La classe des bêta- bloquant diminue la fonction cardiaque et réduit l'anxiété et les tremblements; ces substances intéressent particulièrement les tireurs qui recherchent une plus grande précision et plus de stabilité. Par ailleurs, ces athlètes doivent aussi vivre avec une fonction cardiaque altérée. Pour leur part, les diurétiques façonnent les corps et permettent de réduire le poids de façon très rapide. Ils sont surtout utilisés dans les sports où les athlètes sont classés selon leur poids. Ils permettent à certains de compétitionner dans une classe plus légère que celles où ils se seraient normalement retrouvés. D'autres athlètes utilisent aussi des diurétiques pour augmenter le volume urinaire et masquer d'autres substances par dilution.

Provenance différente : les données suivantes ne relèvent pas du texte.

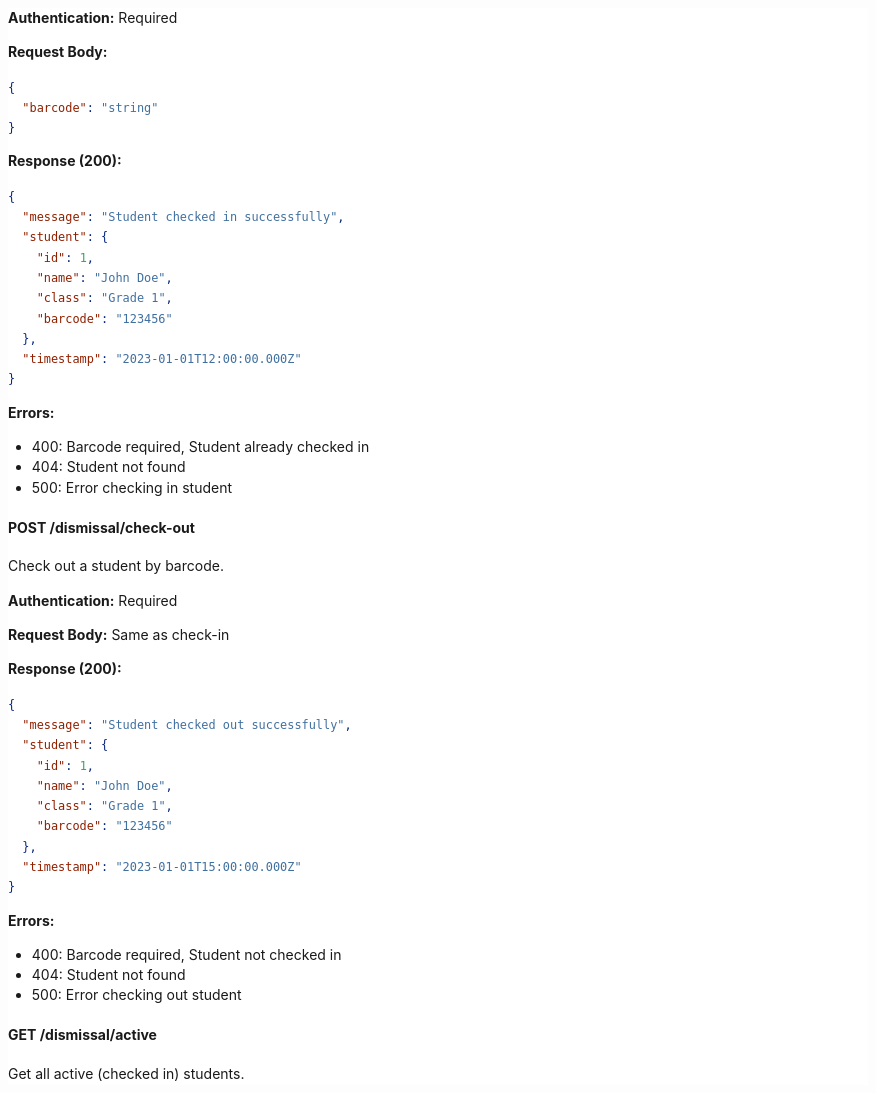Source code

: **Authentication:** Required

**Request Body:**
```json
{
  "barcode": "string"
}
```

**Response (200):**
```json
{
  "message": "Student checked in successfully",
  "student": {
    "id": 1,
    "name": "John Doe",
    "class": "Grade 1",
    "barcode": "123456"
  },
  "timestamp": "2023-01-01T12:00:00.000Z"
}
```

**Errors:**
- 400: Barcode required, Student already checked in
- 404: Student not found
- 500: Error checking in student

#### POST /dismissal/check-out
Check out a student by barcode.

**Authentication:** Required

**Request Body:** Same as check-in

**Response (200):**
```json
{
  "message": "Student checked out successfully",
  "student": {
    "id": 1,
    "name": "John Doe",
    "class": "Grade 1",
    "barcode": "123456"
  },
  "timestamp": "2023-01-01T15:00:00.000Z"
}
```

**Errors:**
- 400: Barcode required, Student not checked in
- 404: Student not found
- 500: Error checking out student

#### GET /dismissal/active
Get all active (checked in) students.
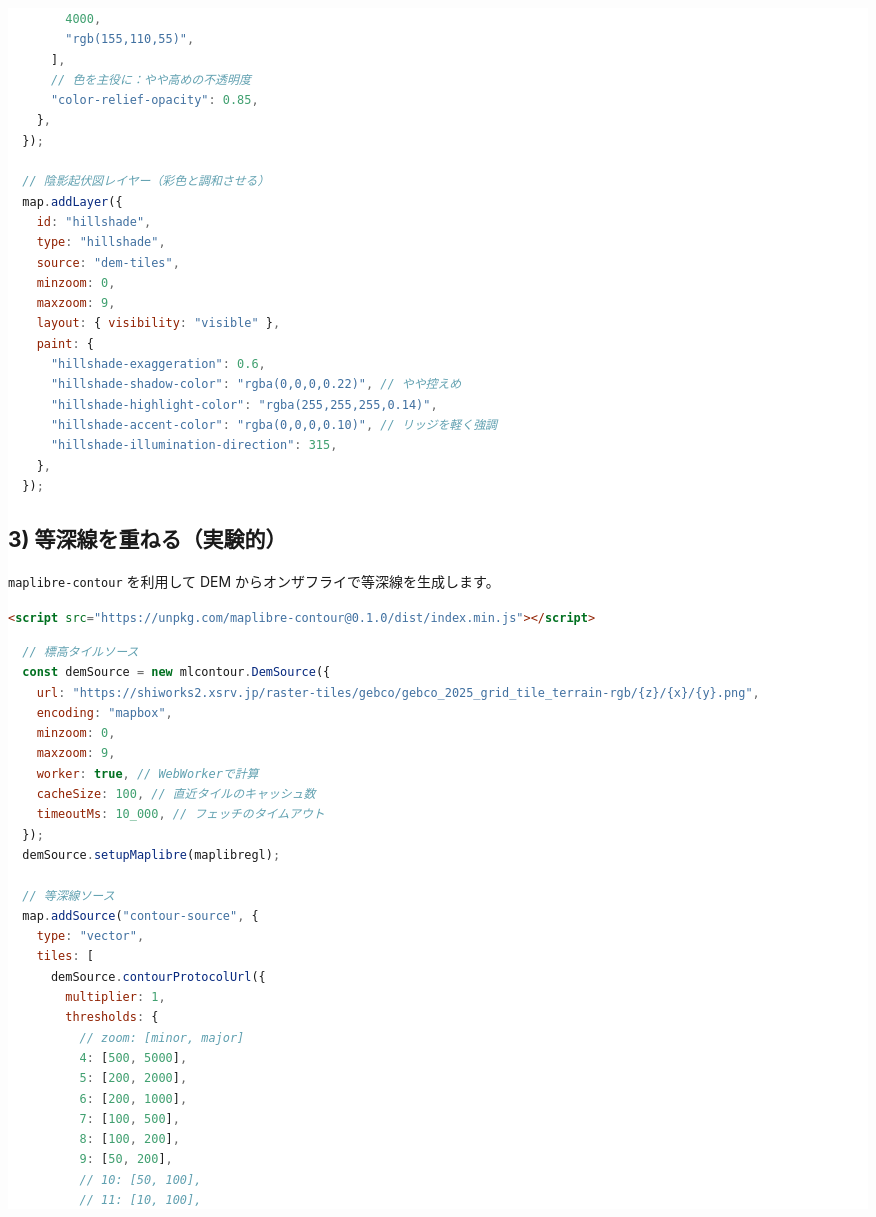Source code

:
 ```js
        4000,
        "rgb(155,110,55)",
      ],
      // 色を主役に：やや高めの不透明度
      "color-relief-opacity": 0.85,
    },
  });

  // 陰影起伏図レイヤー（彩色と調和させる）
  map.addLayer({
    id: "hillshade",
    type: "hillshade",
    source: "dem-tiles",
    minzoom: 0,
    maxzoom: 9,
    layout: { visibility: "visible" },
    paint: {
      "hillshade-exaggeration": 0.6,
      "hillshade-shadow-color": "rgba(0,0,0,0.22)", // やや控えめ
      "hillshade-highlight-color": "rgba(255,255,255,0.14)",
      "hillshade-accent-color": "rgba(0,0,0,0.10)", // リッジを軽く強調
      "hillshade-illumination-direction": 315,
    },
  });
  ```

## 3) 等深線を重ねる（実験的）

`maplibre-contour` を利用して DEM からオンザフライで等深線を生成します。

```html
<script src="https://unpkg.com/maplibre-contour@0.1.0/dist/index.min.js"></script>
```

```js
  // 標高タイルソース
  const demSource = new mlcontour.DemSource({
    url: "https://shiworks2.xsrv.jp/raster-tiles/gebco/gebco_2025_grid_tile_terrain-rgb/{z}/{x}/{y}.png",
    encoding: "mapbox",
    minzoom: 0,
    maxzoom: 9,
    worker: true, // WebWorkerで計算
    cacheSize: 100, // 直近タイルのキャッシュ数
    timeoutMs: 10_000, // フェッチのタイムアウト
  });
  demSource.setupMaplibre(maplibregl);

  // 等深線ソース
  map.addSource("contour-source", {
    type: "vector",
    tiles: [
      demSource.contourProtocolUrl({
        multiplier: 1,
        thresholds: {
          // zoom: [minor, major]
          4: [500, 5000],
          5: [200, 2000],
          6: [200, 1000],
          7: [100, 500],
          8: [100, 200],
          9: [50, 200],
          // 10: [50, 100],
          // 11: [10, 100],
```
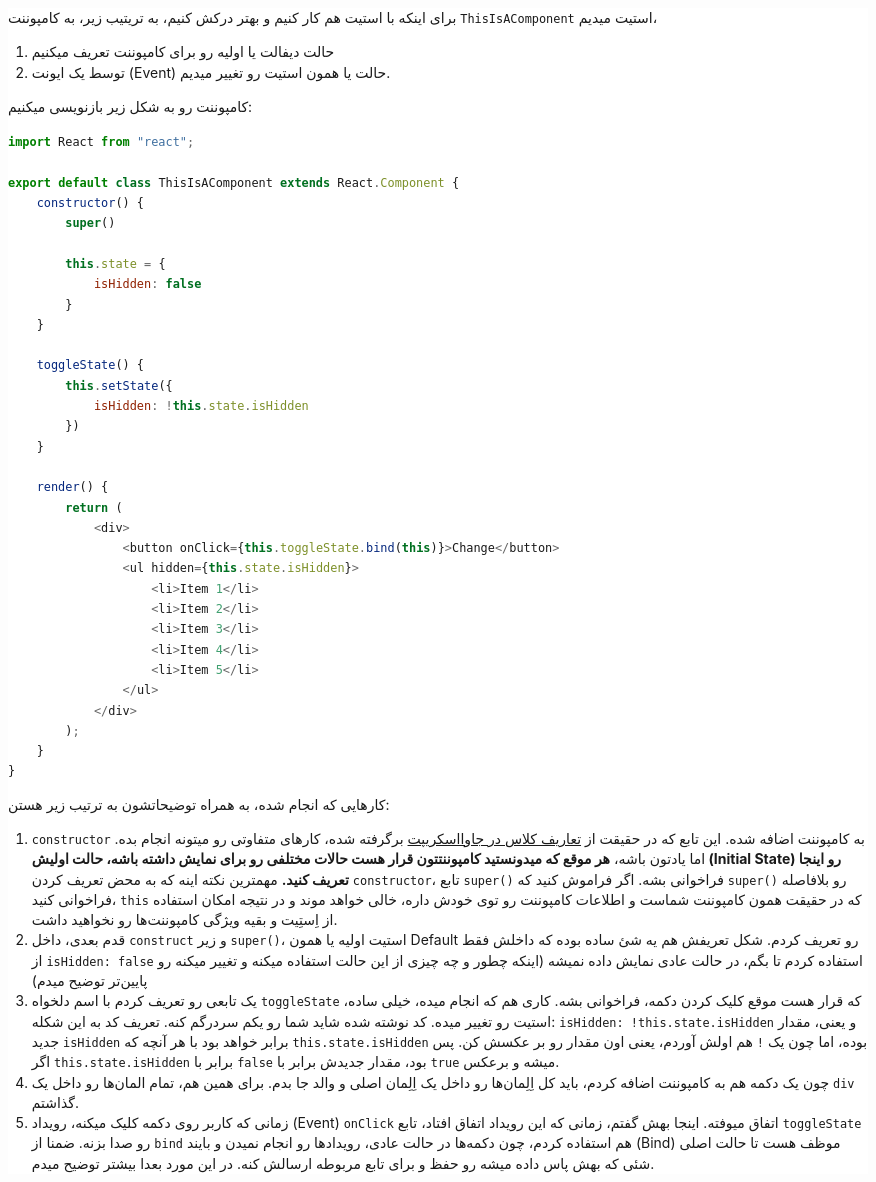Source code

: برای اینکه با استیت هم کار کنیم و بهتر درکش کنیم، به تریتیب زیر، به کامپوننت `ThisIsAComponent` استیت میدیم،

1.  حالت دیفالت یا اولیه رو برای کامپوننت تعریف میکنیم
2.  توسط یک ایونت (Event) حالت یا همون استیت رو تغییر میدیم.

کامپوننت رو به شکل زیر بازنویسی میکنیم:

```javascript
import React from "react";

export default class ThisIsAComponent extends React.Component {
    constructor() {
        super()

        this.state = {
            isHidden: false
        }
    }

    toggleState() {
        this.setState({
            isHidden: !this.state.isHidden
        })
    }

    render() {
        return (
            <div>
                <button onClick={this.toggleState.bind(this)}>Change</button>
                <ul hidden={this.state.isHidden}>
                    <li>Item 1</li>
                    <li>Item 2</li>
                    <li>Item 3</li>
                    <li>Item 4</li>
                    <li>Item 5</li>
                </ul>
            </div>
        );
    }
}
```

کارهایی که انجام شده، به همراه توضیحاتشون به ترتیب زیر هستن:

1.  `constructor` به کامپوننت اضافه شده. این تابع که در حقیقت از [تعاریف کلاس در جاوا‌اسکریپت](https://developer.mozilla.org/en-US/docs/Web/JavaScript/Reference/Classes) برگرفته شده، کارهای متفاوتی رو میتونه انجام بده. اما یادتون باشه، **هر موقع که میدونستید کامپوننتتون قرار هست حالات مختلفی رو برای نمایش داشته باشه، حالت اولیش (Initial State) رو اینجا تعریف کنید.** مهمترین نکته اینه که به محض تعریف کردن `constructor`، تابع `super()` فراخوانی بشه. اگر فراموش کنید که `super()` رو بلافاصله فراخوانی کنید، `this` که در حقیقت همون کامپوننت شماست و اطلاعات کامپوننت رو توی خودش داره، خالی خواهد موند و در نتیجه امکان استفاده از اِستِیت و بقیه ویژگی کامپوننت‌ها رو نخواهید داشت.
2.  قدم بعدی، داخل `construct` و زیر `super()`، استیت اولیه یا همون Default رو تعریف کردم. شکل تعریفش هم یه شئ ساده بوده که داخلش فقط از `isHidden: false` استفاده کردم تا بگم، در حالت عادی نمایش داده نمیشه (اینکه چطور و چه چیزی از این حالت استفاده میکنه و تغییر میکنه رو پایین‌تر توضیح میدم)
3.  یک تابعی رو تعریف کردم با اسم دلخواه `toggleState` که قرار هست موقع کلیک کردن دکمه، فراخوانی بشه. کاری هم که انجام میده، خیلی ساده، استیت رو تغییر میده. کد نوشته شده شاید شما رو یکم سردرگم کنه. تعریف کد به این شکله: `isHidden: !this.state.isHidden` و یعنی، مقدار جدید `isHidden` برابر خواهد بود با هر آنچه که `this.state.isHidden` بوده، اما چون یک `!` هم اولش آوردم، یعنی اون مقدار رو بر عکسش کن. پس اگر `this.state.isHidden` برابر با `false` بود، مقدار جدیدش برابر با `true` میشه و برعکس.
4.  چون یک دکمه هم به کامپوننت اضافه کردم، باید کل اِلِمان‌ها رو داخل یک اِلِمان اصلی و والد جا بدم. برای همین هم، تمام المان‌ها رو داخل یک `div` گذاشتم.
5.  زمانی که کاربر روی دکمه کلیک میکنه، رویداد (Event) `onClick` اتفاق میوفته. اینجا بهش گفتم، زمانی که این رویداد اتفاق افتاد، تابع `toggleState` رو صدا بزنه. ضمنا از `bind` هم استفاده کردم، چون دکمه‌ها در حالت عادی، رویدادها رو انجام نمیدن و بایند (Bind) موظف هست تا حالت اصلی شئی که بهش پاس داده میشه رو حفظ و برای تابع مربوطه ارسالش کنه. در این مورد بعدا بیشتر توضیح میدم.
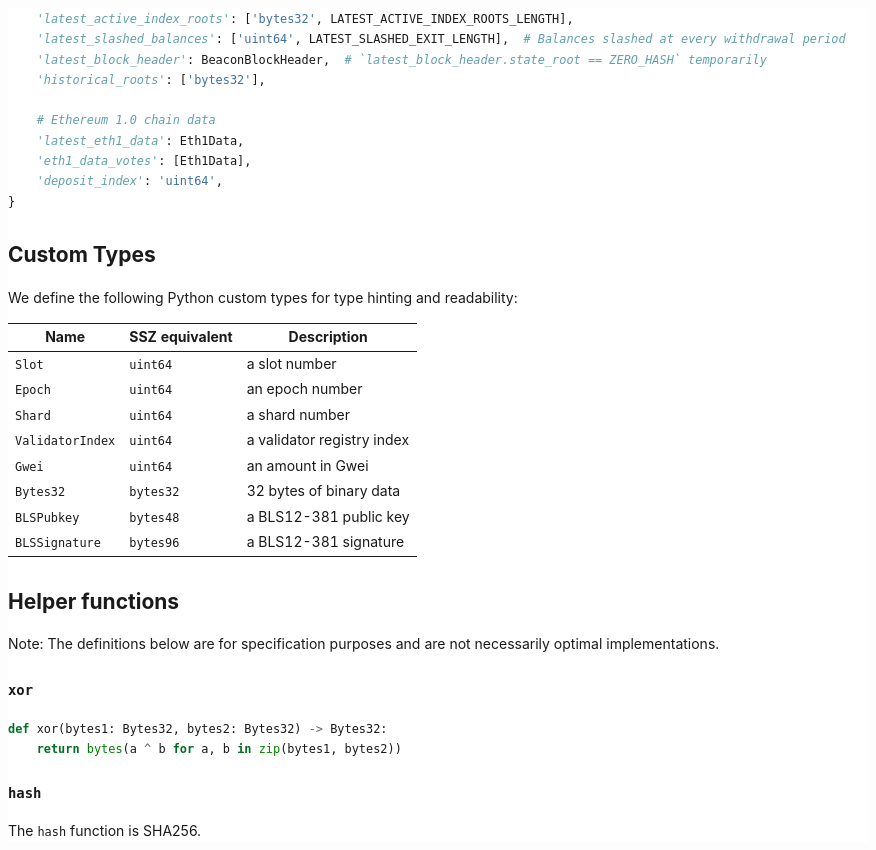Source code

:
 ```python
    'latest_active_index_roots': ['bytes32', LATEST_ACTIVE_INDEX_ROOTS_LENGTH],
    'latest_slashed_balances': ['uint64', LATEST_SLASHED_EXIT_LENGTH],  # Balances slashed at every withdrawal period
    'latest_block_header': BeaconBlockHeader,  # `latest_block_header.state_root == ZERO_HASH` temporarily
    'historical_roots': ['bytes32'],

    # Ethereum 1.0 chain data
    'latest_eth1_data': Eth1Data,
    'eth1_data_votes': [Eth1Data],
    'deposit_index': 'uint64',
}
```

## Custom Types

We define the following Python custom types for type hinting and readability:

| Name | SSZ equivalent | Description |
| - | - | - |
| `Slot` | `uint64` | a slot number |
| `Epoch` | `uint64` | an epoch number |
| `Shard` | `uint64` | a shard number |
| `ValidatorIndex` | `uint64` | a validator registry index |
| `Gwei` | `uint64` | an amount in Gwei |
| `Bytes32` | `bytes32` | 32 bytes of binary data |
| `BLSPubkey` | `bytes48` | a BLS12-381 public key |
| `BLSSignature` | `bytes96` | a BLS12-381 signature |

## Helper functions

Note: The definitions below are for specification purposes and are not necessarily optimal implementations.

### `xor`

```python
def xor(bytes1: Bytes32, bytes2: Bytes32) -> Bytes32:
    return bytes(a ^ b for a, b in zip(bytes1, bytes2))
```

### `hash`

The `hash` function is SHA256.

Les hormones peptidiques et de croissance ont récemment pris la vedette. Pratiquement impossibles à détecter, ces substances situent leur action à un niveau élevé dans la cascade de message biologique et, par voie de conséquence, accélèrent l'activité de plusieurs types de cellules. Pour la même raison, par épuisement cellulaire, les effets secondaires sont très variés : ostéoporose, maladie coronarienne, impuissance, diabète et de nombreux autres.

Pour optimiser leur effet et tromper les tests de dépistage, tous ces produits dopants doivent être administrés avec soin selon des dosages et un calendrier individualisés et très précis. Certaines techniques, comme le dopage sanguin, requièrent de plus un équipement spécialisé. Visiblement, la plupart n'ont pas accès à cette expertise, d'où des dangers encore plus grands pour la santé des utilisateurs, sans oublier des réorientations de carrière chez certains athlètes...

J'écris pour vous ce texte par un gris samedi de novembre. Par souci d'efficacité et de performance, j'en suis à mon quatrième café. Serait- ce une des formes de dopage quotidien, socialement acceptées?

* Diplômé de l'Université de Sherbrooke, médecin responsable du Service de santé des Services à la vie étudiante pendant plusieurs années, David Farrar jouit, depuis quelques semaines à peine, d'une semi-préretraite. Il partage maintenant sa vie entre ses passions et son travail comme médecin à la Clinique de médecine et sport située au Centre sportif de l'Université de Sherbrooke.